The DD class (later reclassified into D1, D2 and D3 subclasses) was a passenger and mixed traffic steam locomotive that ran on Victorian Railways from 1902 to 1974. Originally introduced on mainline express passenger services, they were quickly superseded by the much larger A2 class and were relegated to secondary and branch line passenger and goods service, where they gave excellent service for the next fifty years. The DD design was adapted into a 4-6-2T tank locomotive for suburban passenger use, the DDE (later D4) class. They were the most numerous locomotive class on the VR, with a total of 261 DD and 58  locomotives built.

History
By 1900, Victoria's express passenger locomotive fleet was almost exclusively made up of 4-4-0 designs of the Old A, New A, and the most recent AA class. These locomotives reflected contemporary British locomotive practice (as did the VR's fleet of 0-6-0 goods locomotives), in no small part due to the Victorian Government having appointed, in 1884, a Midland Railway manager, Richard Speight, as its first Chief Railways Commissioner. The commissioners then asked British locomotive engineer Edward Jeffreys to design five standard types of locos, in partnership with the British locomotive manufacturer (Kitson & Company of Leeds).
-- -- --
EXERCISE A:
Sum up the passage on the DD class locomotive in two sentences.

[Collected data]
-- -- --
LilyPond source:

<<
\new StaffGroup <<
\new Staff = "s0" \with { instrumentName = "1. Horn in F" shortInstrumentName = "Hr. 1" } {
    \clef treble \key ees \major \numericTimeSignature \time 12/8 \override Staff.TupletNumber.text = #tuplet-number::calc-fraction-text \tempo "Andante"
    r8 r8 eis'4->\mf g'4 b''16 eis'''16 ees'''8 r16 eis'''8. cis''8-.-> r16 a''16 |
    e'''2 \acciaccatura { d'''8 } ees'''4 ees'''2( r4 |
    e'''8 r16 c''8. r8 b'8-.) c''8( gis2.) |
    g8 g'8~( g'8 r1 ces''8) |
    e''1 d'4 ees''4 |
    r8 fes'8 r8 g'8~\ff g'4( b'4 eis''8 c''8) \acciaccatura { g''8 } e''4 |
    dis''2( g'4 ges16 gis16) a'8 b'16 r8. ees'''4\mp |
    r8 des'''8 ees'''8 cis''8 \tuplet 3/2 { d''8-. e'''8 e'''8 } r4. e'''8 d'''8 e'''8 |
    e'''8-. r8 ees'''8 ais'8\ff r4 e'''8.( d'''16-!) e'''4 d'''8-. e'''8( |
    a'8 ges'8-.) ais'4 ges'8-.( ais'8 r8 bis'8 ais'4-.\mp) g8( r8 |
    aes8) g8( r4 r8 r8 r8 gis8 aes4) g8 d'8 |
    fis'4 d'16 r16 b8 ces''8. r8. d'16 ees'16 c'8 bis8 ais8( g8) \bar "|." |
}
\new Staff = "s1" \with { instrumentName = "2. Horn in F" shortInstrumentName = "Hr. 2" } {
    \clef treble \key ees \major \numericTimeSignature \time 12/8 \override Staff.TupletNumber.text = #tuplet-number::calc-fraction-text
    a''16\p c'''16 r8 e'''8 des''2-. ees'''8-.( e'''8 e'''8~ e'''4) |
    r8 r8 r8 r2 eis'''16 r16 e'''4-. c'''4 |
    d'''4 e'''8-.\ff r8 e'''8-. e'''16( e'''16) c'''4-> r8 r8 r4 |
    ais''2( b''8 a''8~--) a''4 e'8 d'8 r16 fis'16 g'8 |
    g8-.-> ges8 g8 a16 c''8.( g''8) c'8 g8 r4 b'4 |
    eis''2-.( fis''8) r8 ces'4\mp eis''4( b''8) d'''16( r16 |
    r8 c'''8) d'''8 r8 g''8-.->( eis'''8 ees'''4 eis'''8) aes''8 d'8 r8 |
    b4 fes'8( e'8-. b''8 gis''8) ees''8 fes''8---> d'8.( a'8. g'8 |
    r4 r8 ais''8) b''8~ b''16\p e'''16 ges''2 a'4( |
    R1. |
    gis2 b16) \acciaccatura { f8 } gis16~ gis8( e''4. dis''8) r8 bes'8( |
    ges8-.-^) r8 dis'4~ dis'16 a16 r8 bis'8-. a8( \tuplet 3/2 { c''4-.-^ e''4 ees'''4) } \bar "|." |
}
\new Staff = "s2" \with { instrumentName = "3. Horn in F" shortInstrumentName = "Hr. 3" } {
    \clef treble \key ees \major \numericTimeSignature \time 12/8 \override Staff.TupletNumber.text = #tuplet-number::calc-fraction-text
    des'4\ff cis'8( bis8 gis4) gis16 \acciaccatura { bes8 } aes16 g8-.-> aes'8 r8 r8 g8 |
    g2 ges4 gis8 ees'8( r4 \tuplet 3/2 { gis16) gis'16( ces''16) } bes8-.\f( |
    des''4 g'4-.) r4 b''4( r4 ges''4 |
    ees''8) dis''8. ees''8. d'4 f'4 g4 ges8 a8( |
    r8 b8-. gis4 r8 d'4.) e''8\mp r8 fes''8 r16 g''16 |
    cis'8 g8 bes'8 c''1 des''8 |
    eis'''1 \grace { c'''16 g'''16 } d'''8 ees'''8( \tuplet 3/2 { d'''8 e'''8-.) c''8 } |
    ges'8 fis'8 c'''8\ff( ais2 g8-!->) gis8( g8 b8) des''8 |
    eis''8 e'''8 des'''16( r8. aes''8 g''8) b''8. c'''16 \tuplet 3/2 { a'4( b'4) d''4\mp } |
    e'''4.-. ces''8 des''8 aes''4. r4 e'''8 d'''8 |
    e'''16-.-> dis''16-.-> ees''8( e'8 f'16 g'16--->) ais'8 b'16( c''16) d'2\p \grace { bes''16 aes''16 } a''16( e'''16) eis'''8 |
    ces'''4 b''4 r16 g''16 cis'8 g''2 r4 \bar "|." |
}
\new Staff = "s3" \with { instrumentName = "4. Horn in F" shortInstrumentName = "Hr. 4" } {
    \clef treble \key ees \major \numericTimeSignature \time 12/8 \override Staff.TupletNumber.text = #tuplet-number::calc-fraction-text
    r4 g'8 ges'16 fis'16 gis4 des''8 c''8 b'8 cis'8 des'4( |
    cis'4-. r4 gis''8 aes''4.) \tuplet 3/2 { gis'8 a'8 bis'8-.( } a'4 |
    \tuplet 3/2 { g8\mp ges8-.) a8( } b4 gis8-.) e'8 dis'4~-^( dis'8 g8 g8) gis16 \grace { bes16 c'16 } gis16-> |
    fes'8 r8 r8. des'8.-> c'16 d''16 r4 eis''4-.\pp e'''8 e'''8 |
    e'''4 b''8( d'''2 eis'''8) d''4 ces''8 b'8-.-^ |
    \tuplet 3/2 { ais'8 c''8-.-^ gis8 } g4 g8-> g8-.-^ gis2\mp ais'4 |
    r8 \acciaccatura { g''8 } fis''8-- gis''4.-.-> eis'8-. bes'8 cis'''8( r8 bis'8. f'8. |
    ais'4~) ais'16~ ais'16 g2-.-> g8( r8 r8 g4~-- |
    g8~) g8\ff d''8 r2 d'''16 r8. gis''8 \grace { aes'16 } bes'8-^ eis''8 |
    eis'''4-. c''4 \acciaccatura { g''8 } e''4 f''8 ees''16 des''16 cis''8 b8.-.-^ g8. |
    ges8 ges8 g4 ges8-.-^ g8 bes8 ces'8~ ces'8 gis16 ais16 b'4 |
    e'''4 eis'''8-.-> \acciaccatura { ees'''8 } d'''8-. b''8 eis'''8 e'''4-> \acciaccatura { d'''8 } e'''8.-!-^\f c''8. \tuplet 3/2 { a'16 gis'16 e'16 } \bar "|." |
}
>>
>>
-- -- --
EXERCISE B:
Identify each line of the listing that contains the word "with", and copy those lines out.

CORRECT ANSWER A:
The DD class was a passenger and mixed traffic steam locomotive that ran on Victorian Railways from 1902 to 1974, first on mainline express services and then, after the much larger A2 class soon replaced it, on secondary and branch lines for the next fifty years. Its design was also adapted into a tank locomotive for suburban passenger use, the DDE (later D4) class, and it was the most numerous locomotive class on the VR.

CORRECT ANSWER B:
\new Staff = "s0" \with { instrumentName = "1. Horn in F" shortInstrumentName = "Hr. 1" } {
\new Staff = "s1" \with { instrumentName = "2. Horn in F" shortInstrumentName = "Hr. 2" } {
\new Staff = "s2" \with { instrumentName = "3. Horn in F" shortInstrumentName = "Hr. 3" } {
\new Staff = "s3" \with { instrumentName = "4. Horn in F" shortInstrumentName = "Hr. 4" } {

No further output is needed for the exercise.